英語に悩みを持つと、英会話に走りがちですね。英語アレルギー治療記でも書いたように、筆者(ヤスヤス)もそうでした。でも、たいへん信じにくいことですが、それは「間違い」です。
中学・高校とそれなりに勉強してきたのに、英語圏の人とまともな会話もできないことに気付くと、多くの人が「ちょっと待てよ……」と立ち止まります。「英語で本が読めないことは、まあ仕方ないとしても(英語は難しいから)、英会話くらい少しは出来るようになっていなくちゃ、おかしいんじゃないか?」
その疑問に駆られるようにして、飛び込むのは英会話学校です。お金がかかるのも仕方がない。本当に英語ができるようになれば、安いものだ、と。
その気持ちは分かります。英語学習に対して「なんか違う!」って思っているとき、目に入ってくるのは英会話教室の宣伝です。楽しげですし、実際に外国人と話しているようですし、お金もたっぷりと掛けられて、「ぼくって頑張ってる」という気分にさせてくれそうです。
ここんところは大事なので、もう一度。「お金を払うことで、頑張ってるって気分にさせてくれる」。
消費者というのは「1円でも損をしたくない」存在であるとともに、「お金を払いたい」存在でもあるのです。この辺のキビが分かるようになると、そろそろです。
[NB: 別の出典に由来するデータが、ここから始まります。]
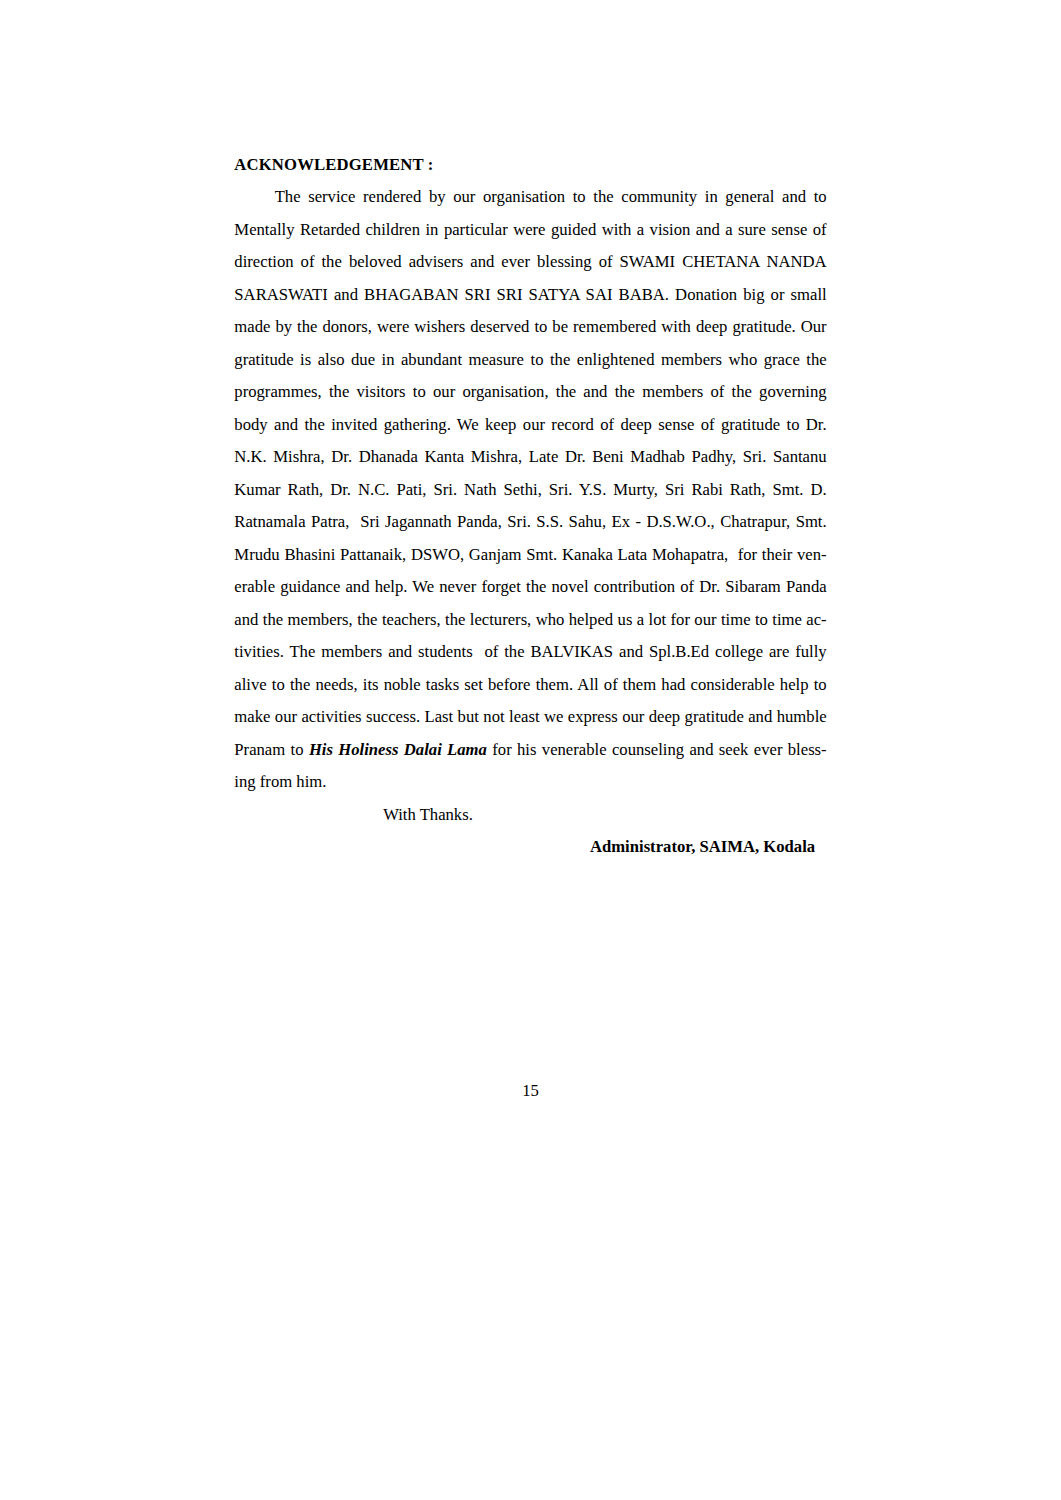ACKNOWLEDGEMENT :
The service rendered by our organisation to the community in general and to Mentally Retarded children in particular were guided with a vision and a sure sense of direction of the beloved advisers and ever blessing of SWAMI CHETANA NANDA SARASWATI and BHAGABAN SRI SRI SATYA SAI BABA. Donation big or small made by the donors, were wishers deserved to be remembered with deep gratitude. Our gratitude is also due in abundant measure to the enlightened members who grace the programmes, the visitors to our organisation, the and the members of the governing body and the invited gathering. We keep our record of deep sense of gratitude to Dr. N.K. Mishra, Dr. Dhanada Kanta Mishra, Late Dr. Beni Madhab Padhy, Sri. Santanu Kumar Rath, Dr. N.C. Pati, Sri. Nath Sethi, Sri. Y.S. Murty, Sri Rabi Rath, Smt. D. Ratnamala Patra, Sri Jagannath Panda, Sri. S.S. Sahu, Ex - D.S.W.O., Chatrapur, Smt. Mrudu Bhasini Pattanaik, DSWO, Ganjam Smt. Kanaka Lata Mohapatra, for their venerable guidance and help. We never forget the novel contribution of Dr. Sibaram Panda and the members, the teachers, the lecturers, who helped us a lot for our time to time activities. The members and students of the BALVIKAS and Spl.B.Ed college are fully alive to the needs, its noble tasks set before them. All of them had considerable help to make our activities success. Last but not least we express our deep gratitude and humble Pranam to His Holiness Dalai Lama for his venerable counseling and seek ever blessing from him.
With Thanks.
Administrator, SAIMA, Kodala
15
これだけ英会話産業が発達していると言うことは、それだけ需要があるということです。もちろん、その需要とは「英語・英会話ができるようにしてもらうこと」だと思いますよね。ところが違うんです。もし需要がそれだとしたら、供給側も実際に英語ができるようなプログラムを売りにするはずです。
ところが英会話産業が何を売りにしているかというと「先生は外国人(写真に出ているのは必ず白人系です)で、教室は楽しげな雰囲気」というパターンです。「日本語も出来る日系ネイティブの先生が(→理想です)、めちゃくちゃ勉強させる、厳しい雰囲気」なんて売りを見たことありません。
どういう事なのでしょう? 供給側(=英会話産業)がおかしいということはありません。供給側というのは、つねに需要を満たそうとする存在です。おかしいところがあるとしたら、それは私たちの需要、ニーズの方です。
私たちが英会話産業に求めているニーズとは、「英語を扱う能力」という直接的なものではなく、実は「アンチ日本の英語教育的に、頑張ってるって気分にさせてくれる」という間接的なものであったりするのです。
だからこそ、英会話学校の先生はいかにもアメリカ人であって欲しいのです。「英会話が本当に身に付くか」ではなく、「正しい勉強をしている気分にさせてくれるか」が大事なのです。
それが消費者のニーズなら、産業側もそれに合わせざるを得なくなります。本気で英語をモノにしてもらおうと、英会話学校の先生がたっぷり宿題でも出そうものなら、きっと生徒たちには評判が悪いでしょう。「雰囲気を楽しむために来ているのに、なに宿題なんか出してるの?」って。「これじゃあ、まるで教育だ」って。
英会話産業側が間違っているのではありません。間違っているのは、私たちの方なのです。大嫌いだった英語の授業に対するトラウマを英会話産業に癒してもらおうとする私たちの方が。
「癒してもらおう」という受動的な態度を取っている限り、能力など身に付くはずもありません。結局、英会話学校の「お客さん」になっているのです。「生徒」にならなくては。
脳みそというものは「これは必要だ。絶対ものにしたい!」とハングリーな状態になって初めてカチッとスイッチが入るのです。同じ授業を受けていても、「お客さん」と「生徒」では、結果は変わってきます。
つまり、英会話学校に通うだけで英語を扱う能力が身に付くだろうというのは、幻想なのです。誰かから何かをやってもらうだけで、空回りから脱することなど出来ません。結局、変わるべきは自分なのです。
つまり「こういう風にやるんだ」という信念が、まずは必要なのです。そういう信念を持っていなければ、何が自分に必要なのか、または合っているのか、なんて分からないはずです。ゴールも設定できないので、次から次へと教材を渡り歩く「英語難民」となってしまいます。産業側からしますと、いいカモです。
「英会話産業=英語みち」なのではありません。それは、広告などによって思い込まされている誤解です。英語みちは、あくまでも「英語世界を作ること」だと定めましょう。その方法/道具として、英会話産業を「利用」するのです。目的と方法をごっちゃにしないように。